_DATA RECORDS_:
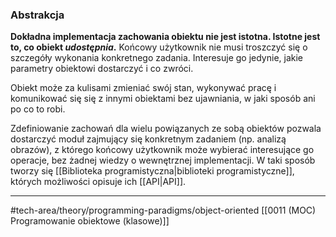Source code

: ### Abstrakcja
**Dokładna implementacja zachowania obiektu nie jest istotna. Istotne jest to, co obiekt _udostępnia_.**  Końcowy użytkownik nie musi troszczyć się o szczegóły wykonania konkretnego zadania. Interesuje go jedynie, jakie parametry obiektowi dostarczyć i co zwróci.

Obiekt może za kulisami zmieniać swój stan, wykonywać pracę i komunikować się się z innymi obiektami bez ujawniania, w jaki sposób ani po co to robi.

Zdefiniowanie zachowań dla wielu powiązanych ze sobą obiektów pozwala dostarczyć moduł zajmujący się konkretnym zadaniem (np. analizą obrazów), z którego końcowy użytkownik może wybierać interesujące go operacje, bez żadnej wiedzy o wewnętrznej implementacji. 
W taki sposób tworzy się [[Biblioteka programistyczna|biblioteki programistyczne]], których możliwości opisuje ich [[API|API]].

---

#tech-area/theory/programming-paradigms/object-oriented 
[[0011 (MOC) Programowanie obiektowe (klasowe)]]


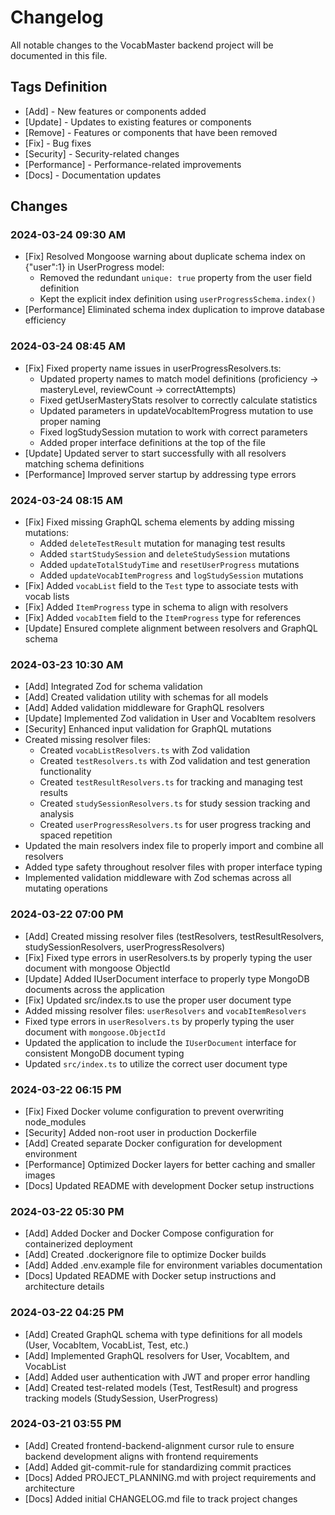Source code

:# Changelog

All notable changes to the VocabMaster backend project will be documented in this file.

## Tags Definition
- [Add] - New features or components added
- [Update] - Updates to existing features or components
- [Remove] - Features or components that have been removed
- [Fix] - Bug fixes
- [Security] - Security-related changes
- [Performance] - Performance-related improvements
- [Docs] - Documentation updates

## Changes

### 2024-03-24 09:30 AM
- [Fix] Resolved Mongoose warning about duplicate schema index on {"user":1} in UserProgress model:
  - Removed the redundant `unique: true` property from the user field definition
  - Kept the explicit index definition using `userProgressSchema.index()`
- [Performance] Eliminated schema index duplication to improve database efficiency

### 2024-03-24 08:45 AM
- [Fix] Fixed property name issues in userProgressResolvers.ts:
  - Updated property names to match model definitions (proficiency → masteryLevel, reviewCount → correctAttempts)
  - Fixed getUserMasteryStats resolver to correctly calculate statistics
  - Updated parameters in updateVocabItemProgress mutation to use proper naming
  - Fixed logStudySession mutation to work with correct parameters
  - Added proper interface definitions at the top of the file
- [Update] Updated server to start successfully with all resolvers matching schema definitions
- [Performance] Improved server startup by addressing type errors

### 2024-03-24 08:15 AM
- [Fix] Fixed missing GraphQL schema elements by adding missing mutations:
  - Added `deleteTestResult` mutation for managing test results
  - Added `startStudySession` and `deleteStudySession` mutations
  - Added `updateTotalStudyTime` and `resetUserProgress` mutations
  - Added `updateVocabItemProgress` and `logStudySession` mutations
- [Fix] Added `vocabList` field to the `Test` type to associate tests with vocab lists
- [Fix] Added `ItemProgress` type in schema to align with resolvers
- [Fix] Added `vocabItem` field to the `ItemProgress` type for references
- [Update] Ensured complete alignment between resolvers and GraphQL schema

### 2024-03-23 10:30 AM
- [Add] Integrated Zod for schema validation
- [Add] Created validation utility with schemas for all models
- [Add] Added validation middleware for GraphQL resolvers
- [Update] Implemented Zod validation in User and VocabItem resolvers
- [Security] Enhanced input validation for GraphQL mutations
- Created missing resolver files:
  - Created `vocabListResolvers.ts` with Zod validation
  - Created `testResolvers.ts` with Zod validation and test generation functionality
  - Created `testResultResolvers.ts` for tracking and managing test results
  - Created `studySessionResolvers.ts` for study session tracking and analysis
  - Created `userProgressResolvers.ts` for user progress tracking and spaced repetition
- Updated the main resolvers index file to properly import and combine all resolvers
- Added type safety throughout resolver files with proper interface typing
- Implemented validation middleware with Zod schemas across all mutating operations

### 2024-03-22 07:00 PM
- [Add] Created missing resolver files (testResolvers, testResultResolvers, studySessionResolvers, userProgressResolvers)
- [Fix] Fixed type errors in userResolvers.ts by properly typing the user document with mongoose ObjectId
- [Update] Added IUserDocument interface to properly type MongoDB documents across the application
- [Fix] Updated src/index.ts to use the proper user document type
- Added missing resolver files: `userResolvers` and `vocabItemResolvers`
- Fixed type errors in `userResolvers.ts` by properly typing the user document with `mongoose.ObjectId`
- Updated the application to include the `IUserDocument` interface for consistent MongoDB document typing
- Updated `src/index.ts` to utilize the correct user document type

### 2024-03-22 06:15 PM
- [Fix] Fixed Docker volume configuration to prevent overwriting node_modules
- [Security] Added non-root user in production Dockerfile
- [Add] Created separate Docker configuration for development environment
- [Performance] Optimized Docker layers for better caching and smaller images
- [Docs] Updated README with development Docker setup instructions

### 2024-03-22 05:30 PM
- [Add] Added Docker and Docker Compose configuration for containerized deployment
- [Add] Created .dockerignore file to optimize Docker builds
- [Add] Added .env.example file for environment variables documentation
- [Docs] Updated README with Docker setup instructions and architecture details

### 2024-03-22 04:25 PM
- [Add] Created GraphQL schema with type definitions for all models (User, VocabItem, VocabList, Test, etc.)
- [Add] Implemented GraphQL resolvers for User, VocabItem, and VocabList
- [Add] Added user authentication with JWT and proper error handling
- [Add] Created test-related models (Test, TestResult) and progress tracking models (StudySession, UserProgress)

### 2024-03-21 03:55 PM
- [Add] Created frontend-backend-alignment cursor rule to ensure backend development aligns with frontend requirements
- [Add] Added git-commit-rule for standardizing commit practices
- [Docs] Added PROJECT_PLANNING.md with project requirements and architecture
- [Docs] Added initial CHANGELOG.md file to track project changes 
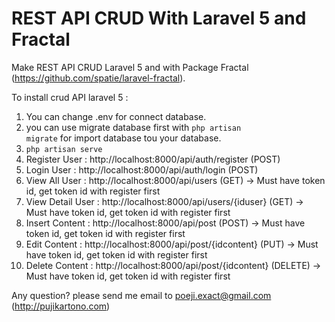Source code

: # REST API CRUD With Laravel 5 and Fractal
Make REST API CRUD Laravel 5 and with Package Fractal (https://github.com/spatie/laravel-fractal). 

To install crud API laravel 5 :
1. You can change .env for connect database.
2. you can use migrate database first with <code>php artisan migrate</code> for import database tou your database.
3. <code>php artisan serve</code>
4. Register User : http://localhost:8000/api/auth/register (POST)
5. Login User : http://localhost:8000/api/auth/login (POST)
6. View All User : http://localhost:8000/api/users (GET) -> Must have token id, get token id with register first
7. View Detail User : http://localhost:8000/api/users/{iduser} (GET) -> Must have token id, get token id with register first
8. Insert Content : http://localhost:8000/api/post (POST) -> Must have token id, get token id with register first
9. Edit Content : http://localhost:8000/api/post/{idcontent} (PUT) -> Must have token id, get token id with register first
10. Delete Content : http://localhost:8000/api/post/{idcontent} (DELETE) -> Must have token id, get token id with register first

Any question? please send me email to poeji.exact@gmail.com (http://pujikartono.com)
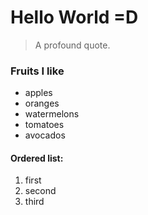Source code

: # Hello World =D

> A profound quote.

### Fruits I like

- apples
- oranges
- watermelons
- tomatoes
- avocados

#### Ordered list:

1.  first
2.  second
3.  third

_EXERCISE DIRECTIONS_: Nothing but the lines from the beginning of the material through the line with "- Kept the explicit" should appear, printed exactly, with no pictures among them.

_TASK OUTPUT_:
Source code

: ### Abstrakcja
**Dokładna implementacja zachowania obiektu nie jest istotna. Istotne jest to, co obiekt _udostępnia_.**  Końcowy użytkownik nie musi troszczyć się o szczegóły wykonania konkretnego zadania. Interesuje go jedynie, jakie parametry obiektowi dostarczyć i co zwróci.

Obiekt może za kulisami zmieniać swój stan, wykonywać pracę i komunikować się się z innymi obiektami bez ujawniania, w jaki sposób ani po co to robi.

Zdefiniowanie zachowań dla wielu powiązanych ze sobą obiektów pozwala dostarczyć moduł zajmujący się konkretnym zadaniem (np. analizą obrazów), z którego końcowy użytkownik może wybierać interesujące go operacje, bez żadnej wiedzy o wewnętrznej implementacji. 
W taki sposób tworzy się [[Biblioteka programistyczna|biblioteki programistyczne]], których możliwości opisuje ich [[API|API]].

---

#tech-area/theory/programming-paradigms/object-oriented 
[[0011 (MOC) Programowanie obiektowe (klasowe)]]


Source code

:# Changelog

All notable changes to the VocabMaster backend project will be documented in this file.

## Tags Definition
- [Add] - New features or components added
- [Update] - Updates to existing features or components
- [Remove] - Features or components that have been removed
- [Fix] - Bug fixes
- [Security] - Security-related changes
- [Performance] - Performance-related improvements
- [Docs] - Documentation updates

## Changes

### 2024-03-24 09:30 AM
- [Fix] Resolved Mongoose warning about duplicate schema index on {"user":1} in UserProgress model:
  - Removed the redundant `unique: true` property from the user field definition
  - Kept the explicit index definition using `userProgressSchema.index()`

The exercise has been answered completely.